Stock market correction: What Jeffries says about the biggest decline in earnings since the start of 2020

Jefferies’ Christopher Wood, in his latest note, Greed and Fear, noted that the Indian stock market has seen a healthy correction in recent times, especially in the small- and mid-cap sector. This comes in the context of a second-quarter earnings season that saw the biggest decline in earnings since the start of 2020, he said.

Jeffries said its India office has cut FY25 earnings forecasts for 63 percent of the 121 Indian companies under its coverage that have now reported Q2 FY25 earnings results, the highest rate of cuts since inception 2020.

“This appears to reflect the impact of the cyclical downturn signaled by high-frequency data from Jeffreys’ India office recently. The Jeffreys Economic Indicator (JEI), an Indian economic indicator based on monthly data on 35 indicators, rose 4.3 percent. cent year-on-year in September, up 1.7 p.p. above the three-year low of 2.6% yoy in August, but remaining 0.6 pp higher. below the level since the beginning of the calendar year.” Jeffries said.

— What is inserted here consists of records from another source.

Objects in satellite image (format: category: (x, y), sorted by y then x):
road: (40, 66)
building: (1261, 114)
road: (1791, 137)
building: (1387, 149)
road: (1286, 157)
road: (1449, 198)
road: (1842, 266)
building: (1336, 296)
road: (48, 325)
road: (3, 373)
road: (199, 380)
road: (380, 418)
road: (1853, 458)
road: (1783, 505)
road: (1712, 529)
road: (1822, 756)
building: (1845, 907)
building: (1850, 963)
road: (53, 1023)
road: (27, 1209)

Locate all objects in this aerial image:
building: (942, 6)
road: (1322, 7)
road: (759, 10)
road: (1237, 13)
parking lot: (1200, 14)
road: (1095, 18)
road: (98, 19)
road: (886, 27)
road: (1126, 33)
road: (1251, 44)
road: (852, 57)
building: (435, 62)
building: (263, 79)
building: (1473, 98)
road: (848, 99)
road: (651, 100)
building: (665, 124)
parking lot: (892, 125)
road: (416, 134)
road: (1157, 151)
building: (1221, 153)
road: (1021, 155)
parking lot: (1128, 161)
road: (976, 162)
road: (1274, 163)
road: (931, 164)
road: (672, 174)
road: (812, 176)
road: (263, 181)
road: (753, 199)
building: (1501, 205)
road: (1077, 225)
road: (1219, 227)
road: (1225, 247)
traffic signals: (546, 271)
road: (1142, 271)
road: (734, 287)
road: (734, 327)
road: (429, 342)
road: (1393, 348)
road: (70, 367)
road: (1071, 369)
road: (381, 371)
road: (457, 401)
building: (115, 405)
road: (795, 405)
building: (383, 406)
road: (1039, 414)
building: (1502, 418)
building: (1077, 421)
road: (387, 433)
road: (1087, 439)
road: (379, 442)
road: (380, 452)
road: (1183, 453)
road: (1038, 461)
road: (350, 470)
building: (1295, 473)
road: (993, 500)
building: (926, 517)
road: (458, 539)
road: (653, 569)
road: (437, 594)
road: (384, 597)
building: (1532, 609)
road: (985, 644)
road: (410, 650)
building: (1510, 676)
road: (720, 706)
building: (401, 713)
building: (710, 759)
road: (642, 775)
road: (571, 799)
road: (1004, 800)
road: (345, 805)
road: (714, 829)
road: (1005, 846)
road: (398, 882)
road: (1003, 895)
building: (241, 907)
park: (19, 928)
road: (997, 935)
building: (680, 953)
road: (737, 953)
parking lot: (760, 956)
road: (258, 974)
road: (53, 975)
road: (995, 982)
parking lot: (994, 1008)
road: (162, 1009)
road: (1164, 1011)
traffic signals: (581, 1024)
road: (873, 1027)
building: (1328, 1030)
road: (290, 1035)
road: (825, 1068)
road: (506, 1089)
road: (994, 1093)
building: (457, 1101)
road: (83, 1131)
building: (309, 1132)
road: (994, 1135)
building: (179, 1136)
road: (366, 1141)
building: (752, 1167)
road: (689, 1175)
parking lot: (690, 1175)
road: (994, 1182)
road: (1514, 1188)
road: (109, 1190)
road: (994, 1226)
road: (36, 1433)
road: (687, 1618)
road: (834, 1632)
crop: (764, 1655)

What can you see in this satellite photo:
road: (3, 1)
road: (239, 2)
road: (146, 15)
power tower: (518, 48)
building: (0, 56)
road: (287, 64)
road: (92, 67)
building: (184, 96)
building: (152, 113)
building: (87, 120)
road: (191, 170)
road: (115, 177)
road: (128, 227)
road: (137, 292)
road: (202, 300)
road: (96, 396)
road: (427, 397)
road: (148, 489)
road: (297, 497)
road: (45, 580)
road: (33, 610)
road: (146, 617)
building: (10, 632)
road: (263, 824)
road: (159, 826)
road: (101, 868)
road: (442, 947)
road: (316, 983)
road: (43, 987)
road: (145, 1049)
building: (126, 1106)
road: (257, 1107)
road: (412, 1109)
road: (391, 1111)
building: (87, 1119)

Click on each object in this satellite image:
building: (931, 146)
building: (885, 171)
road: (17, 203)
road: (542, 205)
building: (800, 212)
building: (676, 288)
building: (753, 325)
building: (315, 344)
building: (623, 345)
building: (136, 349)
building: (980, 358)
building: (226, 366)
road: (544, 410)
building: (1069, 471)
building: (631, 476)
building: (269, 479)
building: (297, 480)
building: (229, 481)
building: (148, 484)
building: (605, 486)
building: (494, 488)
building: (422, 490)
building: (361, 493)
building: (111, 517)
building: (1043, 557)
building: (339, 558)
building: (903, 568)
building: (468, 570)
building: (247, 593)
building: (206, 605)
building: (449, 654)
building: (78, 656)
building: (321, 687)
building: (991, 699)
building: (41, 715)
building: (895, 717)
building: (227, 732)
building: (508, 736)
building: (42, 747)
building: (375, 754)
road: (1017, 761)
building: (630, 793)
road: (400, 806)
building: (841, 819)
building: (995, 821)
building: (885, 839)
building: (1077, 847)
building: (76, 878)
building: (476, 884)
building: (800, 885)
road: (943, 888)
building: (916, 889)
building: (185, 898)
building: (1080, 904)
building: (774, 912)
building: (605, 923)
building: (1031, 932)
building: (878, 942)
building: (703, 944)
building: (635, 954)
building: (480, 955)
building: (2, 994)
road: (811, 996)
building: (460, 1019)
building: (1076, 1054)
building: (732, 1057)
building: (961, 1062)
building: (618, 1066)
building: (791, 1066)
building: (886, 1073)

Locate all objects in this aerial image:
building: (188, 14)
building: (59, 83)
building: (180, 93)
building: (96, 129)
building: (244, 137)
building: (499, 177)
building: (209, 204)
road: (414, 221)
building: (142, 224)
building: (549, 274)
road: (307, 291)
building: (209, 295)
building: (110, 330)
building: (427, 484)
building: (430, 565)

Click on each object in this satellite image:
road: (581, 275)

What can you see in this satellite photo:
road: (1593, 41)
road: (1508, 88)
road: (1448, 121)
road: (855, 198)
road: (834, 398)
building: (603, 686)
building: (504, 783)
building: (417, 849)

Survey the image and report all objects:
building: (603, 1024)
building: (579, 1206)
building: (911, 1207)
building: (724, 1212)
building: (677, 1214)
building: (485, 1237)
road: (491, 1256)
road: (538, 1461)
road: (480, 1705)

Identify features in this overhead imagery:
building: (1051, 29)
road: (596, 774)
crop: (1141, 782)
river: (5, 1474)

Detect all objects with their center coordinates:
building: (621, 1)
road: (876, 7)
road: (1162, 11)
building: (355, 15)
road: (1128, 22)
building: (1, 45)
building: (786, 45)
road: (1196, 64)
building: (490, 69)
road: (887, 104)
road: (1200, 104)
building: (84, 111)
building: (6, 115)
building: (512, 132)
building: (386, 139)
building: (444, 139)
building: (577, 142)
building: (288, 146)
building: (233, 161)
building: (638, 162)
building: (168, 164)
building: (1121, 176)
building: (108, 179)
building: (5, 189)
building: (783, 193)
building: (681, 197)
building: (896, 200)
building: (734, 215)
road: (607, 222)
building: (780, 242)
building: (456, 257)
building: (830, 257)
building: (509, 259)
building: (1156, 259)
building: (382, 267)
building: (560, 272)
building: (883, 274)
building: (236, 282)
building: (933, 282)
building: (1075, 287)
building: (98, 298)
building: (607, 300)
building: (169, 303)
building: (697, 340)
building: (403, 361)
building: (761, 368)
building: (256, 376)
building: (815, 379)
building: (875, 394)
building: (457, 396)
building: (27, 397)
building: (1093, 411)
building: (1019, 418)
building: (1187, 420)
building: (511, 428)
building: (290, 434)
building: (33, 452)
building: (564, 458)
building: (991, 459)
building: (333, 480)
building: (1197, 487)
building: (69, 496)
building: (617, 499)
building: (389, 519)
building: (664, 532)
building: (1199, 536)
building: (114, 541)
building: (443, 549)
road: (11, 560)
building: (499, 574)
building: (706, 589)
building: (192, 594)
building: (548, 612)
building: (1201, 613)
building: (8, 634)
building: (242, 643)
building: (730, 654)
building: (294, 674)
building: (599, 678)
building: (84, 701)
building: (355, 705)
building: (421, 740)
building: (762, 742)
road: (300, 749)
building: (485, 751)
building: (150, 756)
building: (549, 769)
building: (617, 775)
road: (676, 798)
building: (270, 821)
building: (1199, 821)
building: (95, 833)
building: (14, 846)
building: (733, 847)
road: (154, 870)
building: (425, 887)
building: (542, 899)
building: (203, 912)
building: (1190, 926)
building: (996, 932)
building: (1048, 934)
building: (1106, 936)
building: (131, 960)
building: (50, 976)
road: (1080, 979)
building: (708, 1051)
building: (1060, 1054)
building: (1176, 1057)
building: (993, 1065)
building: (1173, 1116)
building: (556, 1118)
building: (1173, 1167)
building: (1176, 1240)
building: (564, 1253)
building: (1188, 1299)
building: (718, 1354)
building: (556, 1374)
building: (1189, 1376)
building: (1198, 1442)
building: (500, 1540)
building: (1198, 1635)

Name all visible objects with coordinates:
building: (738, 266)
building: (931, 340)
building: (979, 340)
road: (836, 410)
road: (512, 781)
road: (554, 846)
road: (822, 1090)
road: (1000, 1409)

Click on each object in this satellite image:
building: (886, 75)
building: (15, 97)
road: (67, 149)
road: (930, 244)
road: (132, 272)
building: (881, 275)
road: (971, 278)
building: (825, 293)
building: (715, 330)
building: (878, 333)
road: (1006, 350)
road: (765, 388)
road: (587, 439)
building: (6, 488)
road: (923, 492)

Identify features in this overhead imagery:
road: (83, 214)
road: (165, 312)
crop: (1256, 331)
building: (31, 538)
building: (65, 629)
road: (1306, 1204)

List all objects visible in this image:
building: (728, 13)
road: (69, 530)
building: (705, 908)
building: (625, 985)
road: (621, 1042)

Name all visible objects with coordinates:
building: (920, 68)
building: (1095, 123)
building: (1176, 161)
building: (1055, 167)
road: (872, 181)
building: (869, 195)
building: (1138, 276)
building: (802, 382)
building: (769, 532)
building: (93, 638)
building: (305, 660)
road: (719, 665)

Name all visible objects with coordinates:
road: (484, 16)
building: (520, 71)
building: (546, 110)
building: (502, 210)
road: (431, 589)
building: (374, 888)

Wood said he believes the recent stock market correction is healthy, especially because it has impacted the priciest part of the market, while relatively inexpensive private sector banks have recently started outperforming amid expectations of a potential reduction in cash reserve ratios. (CRR) of the Reserve Bank of India in the coming months.

In this regard, Jeffries Indian banking analyst Prahar Sharma, in a just-released report, suggested that RBI’s change in liquidity stance from withdrawal to neutral should ease concerns. Additionally, loan and deposit growth rates have now converged from the peak gap of 400 bps. over the past year. This, along with faster deposit growth and easing liquidity, should support banks’ net interest margins,” Wood said.

Nifty shares fell 9.4% from a peak reached in late September to its recent low on Monday. While the Nifty MidCap 100 and Nifty MidSmall Cap 400 indices fell 10.2 percent and 9.7 percent respectively from the September 24 peak to the October 25 low.

Jefferies said strong inflows into domestic equity mutual funds continued while overall domestic flows into equities, at least for now, still outpaced the still-expanding stock supply as companies look to take advantage of strong valuations.

“While total equity capital has increased to approximately $28 billion or $7 billion per month in the last four months (July-October) compared to $32 billion in 1HCY24, bringing total supply since the start of the calendar year to $60 billion.

Disclaimer: Business Today provides stock market news for informational purposes only and should not be construed as investment advice. Readers are advised to consult a qualified financial advisor before making any investment decisions.